The current global situation for Jews is a “perfect antisemitic storm,” Prof. Christer Mattson, director of the Segerstedt Institute at the University of Gothenburg, said at the 2024 European Jewish Association (EJA) Auschwitz delegation on Monday.
An expert on radicalization and antisemitism, Mattson explained how the idea of a perfect storm – a geological term referring to a storm fueled from different sources at the same time – can be applied to antisemitism.
In his speech, he drew on the different sources of antisemitism such as the far Left, the far Right, Islamism, and traditional Christian anti-Jewishness, among others. In 2024, Mattson said, all of these are active at the same time, contributing to the rise in hate.
Now, this antisemitism has taken the form of anti-Zionism, which those who hate Jews use to mask their hatred under an acceptable facade, the professor said.
He added that this masking has been prolific in regimes that wanted to make use of traditional antisemitism but without especially mentioning Jews, providing examples such as the USSR.
"Antisemitism is easier to sell without specifically referring to Jews," he said.
Antisemitism as anti-Zionism
“Antisemitism is easier to sell without specifically referring to Jews,” he said.
Antisemitism, Mattson continued, “is not about Jews, it’s about antisemites and their fantasies about Jews.”
He referenced the famous 1946 quote by Jean Paul Sartre that “if the Jew did not exist, the antisemite would invent him.”
“The Jew becomes whatever is needed: the communist, the cosmopolitan. If Christianity is the ultimate good in society, the Jew is the Antichrist,” he said.

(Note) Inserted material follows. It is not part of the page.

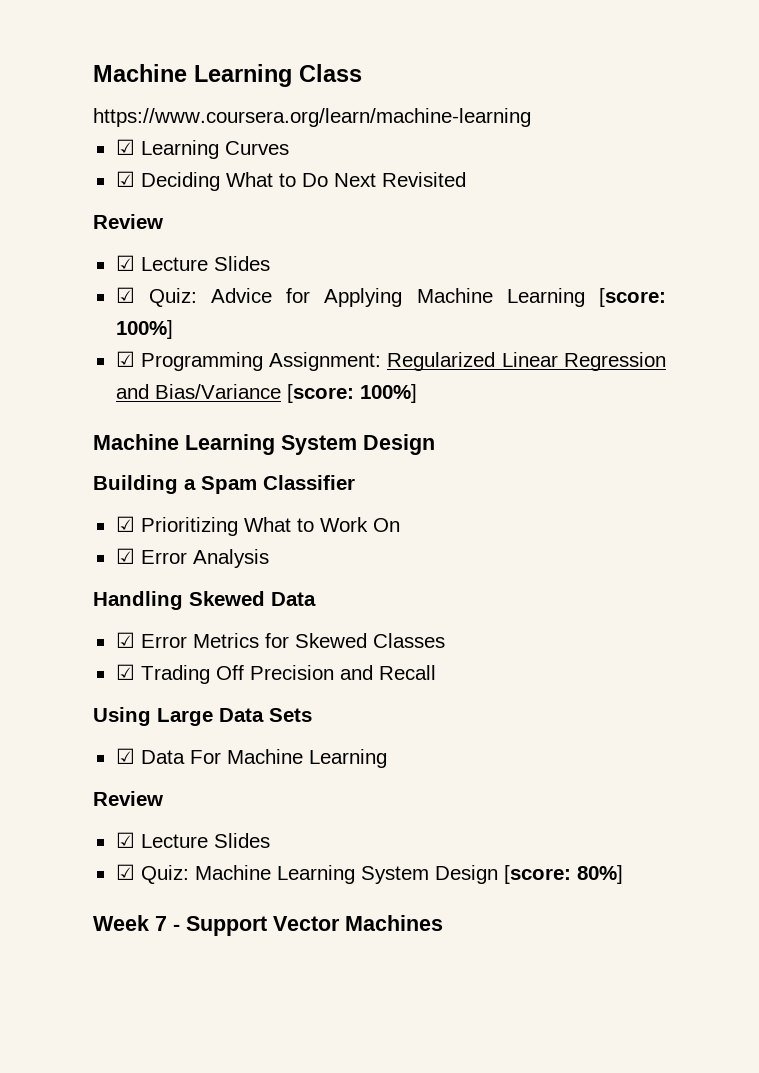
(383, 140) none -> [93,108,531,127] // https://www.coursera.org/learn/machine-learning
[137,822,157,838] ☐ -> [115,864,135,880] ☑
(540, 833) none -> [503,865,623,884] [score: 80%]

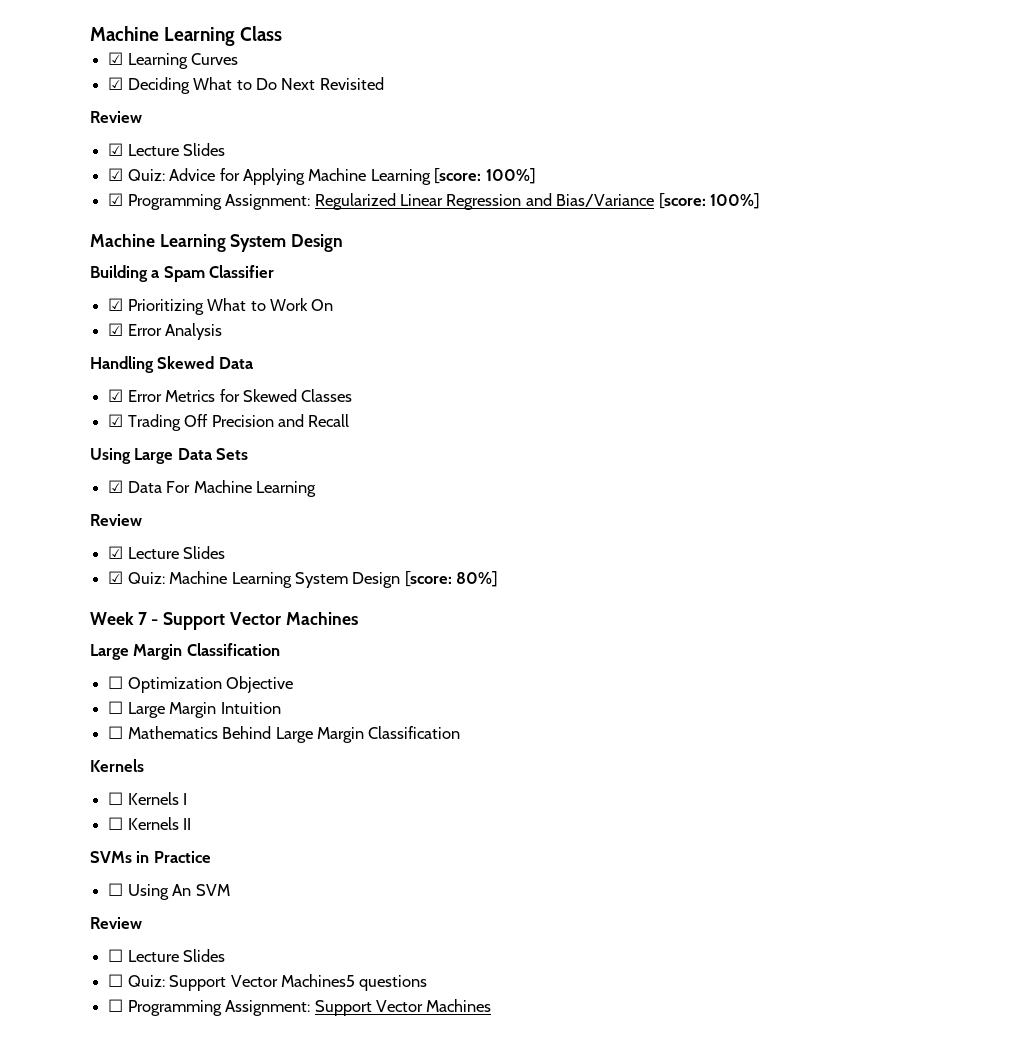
[93,108,531,127] // https://www.coursera.org/learn/machine-learning -> (283, 33) none
(443, 923) none -> [90,643,280,660] [108,676,294,693] [108,701,281,718] [108,726,461,743] [90,759,144,772] [108,792,188,805] [108,817,192,830] [90,851,211,863] [108,883,230,900] [90,917,142,929] [108,949,226,962] [108,974,428,991] [108,999,492,1016] // Large Margin Classification // ☐ Optimization Objective // ☐ Large Margin Intuition // ☐ Mathematics Behind Large Margin Classification // Kernels // ☐ Kernels I // ☐ Kernels II // SVMs in Practice // ☐ Using An SVM // Review // ☐ Lecture Slides // ☐ Quiz: Support Vector Machines5 questions // ☐ Programming Assignment: Support Vector Machines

“Now, in 2024, human rights are the ultimate good, and the ultimate Jew is the Jew who is not a Zionist.”
Mattson referred to this as the “Israelification of antisemitism,” whereby “Israelis become the collective global Jew.”

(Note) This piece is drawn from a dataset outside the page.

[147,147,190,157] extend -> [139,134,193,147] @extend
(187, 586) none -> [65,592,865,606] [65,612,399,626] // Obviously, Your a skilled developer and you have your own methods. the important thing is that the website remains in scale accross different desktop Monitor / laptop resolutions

What is the solution to this? “We teach, we educate,” he said.
“If we can’t believe in education, what future can we believe in?”
Speaking ahead of the annual EJA visit of key diplomats and political figures to Auschwitz, 80 years since its liberation, Mattson said he did not believe that Birkenau was a death factory.
“It was a Nazi dream factory,” he said. “They mass produced their vision of a Europe without Jews.”
The professor stated that to “a large extent,” the Nazis succeeded.
He referenced the drastic decrease in the Jewish populations of European cities, such as Rhodes, Greece, which used to have a thriving Jewish population – at its peak, numbering around 5,000 – and which is now believed to be fewer than 20.
“Auschwitz is more present in Rhodes, in Germany, in Sweden, than it is in Auschwitz itself,” Mattson concluded.